【Selenium 自学系列】（一）看源码分析交互原理

Selenium 背景

Selenium 是一个web的UI自动化测试工具，本质是通过驱动浏览器，模拟用户的操作

Selenium 目前有3个版本，最新版本为Selenium 3

Selenium 1.x ：Selenium RC Selenium 2.x ：WebDriver selenium1.x Selenium 3.x ：只支持 WebDriver，去掉Selenium RC

Selenium 1 主要组成部件就是Selenium RC，工作原理就是通过JavaScript函数来操作浏览器，缺点是运行速度慢

Selenium 2 与Selenium 1 最大的区别是加入了Web Driver

WebDriver是直接调用浏览器原生API来操作浏览器页面元素，所以在运行WebDriver 时需要有浏览器（IE，Firefox等）内核的驱动，使用前需提前下载好对应浏览器的WebDriver。并且每一个浏览器都有自己的一套API接口信息，所以在使用Selenium 时要提前安装好对应浏览器的驱动

由于WebDriver 使用的是浏览器原生的API，比Selenium RC通过注入JavaScript函数来操作浏览器速度大大提高。
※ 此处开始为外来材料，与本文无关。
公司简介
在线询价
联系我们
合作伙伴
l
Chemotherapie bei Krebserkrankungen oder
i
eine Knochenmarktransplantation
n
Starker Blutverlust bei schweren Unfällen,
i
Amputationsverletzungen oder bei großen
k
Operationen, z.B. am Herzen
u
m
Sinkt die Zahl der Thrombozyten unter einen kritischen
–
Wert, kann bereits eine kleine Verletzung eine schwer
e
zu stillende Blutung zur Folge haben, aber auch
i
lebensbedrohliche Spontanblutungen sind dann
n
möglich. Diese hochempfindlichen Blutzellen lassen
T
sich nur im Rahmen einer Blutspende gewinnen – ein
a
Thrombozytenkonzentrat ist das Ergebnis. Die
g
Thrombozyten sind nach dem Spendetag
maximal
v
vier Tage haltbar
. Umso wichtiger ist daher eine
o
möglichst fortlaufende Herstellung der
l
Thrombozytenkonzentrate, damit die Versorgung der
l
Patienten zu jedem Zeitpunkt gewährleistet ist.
从 Selenium 3 开始已经不再支持Selenium RC

WebDriver也有缺点，不同的浏览器厂商，对Web元素的操作和呈现或多或少会有差异，这就直接导致了Selenium WebDriver要分浏览器厂商不同，而提供不同的实现

Selenium 3 支持了Edge和safari 浏览器原生驱动，Edge驱动由微软提供，Safari原生驱动由Apple提供

Selenium 的第一个例子

要想使用Selenium，需要3样东西。分别是浏览器，WebDriver ，测试脚本

安装PC浏览器

PC浏览器我们电脑上一般都已经安装好了，比如Chrome浏览器

下载WebDriver

WebDriver 我们需要提前下载到电脑上，不同的浏览器需要下载不同的WebDriver，如Chrome浏览器需要下载chromedriver。常见浏览器的WebDriver下载地址如下：

Chrome http://npm.taobao.org/mirrors/chromedriver/
FireFox https://github.com/mozilla/geckodriver/releases
Edge https://developer.microsoft.com/en-us/micrsosft-edage/tools/webdriver
Safari https://webkit.org/blog/6900/webdriver-support-in-safari-10/

编写测试脚本

以Python编写Selenium测试脚本为例子，在电脑上安装Python 3.x 环境后，用命令pip install selenium安装selenium

代码语言：javascript复制

from selenium import webdriver
import time

# 启动WebDriver，地址填写本地下载的WebDriver的路径
driver = webdriver.Chrome("/Users/yangzi/Downloads/chromedriver")

#访问百度
driver.get("http://www.baidu.com")

#定位元素，并进行相应操作
driver.find_element("id","kw").send_keys("测试开发学习路线通关大厂")
driver.find_element("id","su").click()

time.sleep(5)
# 释放资源, 退出浏览器
driver.quit()

执行完上述脚本，我们可以看到Chrome浏览器自动被打开，并访问百度官网，搜索关键词“测试开发学习路线通关大厂”，展示搜索后的结果，5s以后关闭浏览器

是不是感觉很神奇，下篇文章我会给大家详细介绍上面每一行代码的含义。在正式学习Selenium之前，先带大家从源码上理解Selenium WebDriver 的交互原理

Selenium WebDriver 交互原理

WebDriver的交互按照CS模式（Client客户端与Server服务器）来设计

WebDriver首先创建一个浏览器Web服务，作为Remote Server，Remote Server还需要依赖原生的浏览器驱动（如 IEDriver.dll，chromedriver.exe），封装成浏览器操作的API，用来定位元素等等
Remote Server启动后就会等待Client发送请求并做出相应处理
那么 Client 是什么呢？Client 就是我们的自动化测试脚本中的关于浏览器操作的代码，测试脚本中的对浏览器的所有操作，比如打开浏览器、寻找定位元素，点击都会发送HTTP请求给Remote Server
Remote Server接受请求，并调用已封装好的浏览器的原生API执行相应操作，执行完毕后，在Response中返回执行状态、返回值等信息

从源码分析 Selenium WebDriver

我们再从从源码层面解读一下WebDriver 的原理，以Python为例

代码语言：javascript复制

from selenium import webdriver

driver = webdriver.Chrome("/Users/yangzi/Downloads/chromedriver")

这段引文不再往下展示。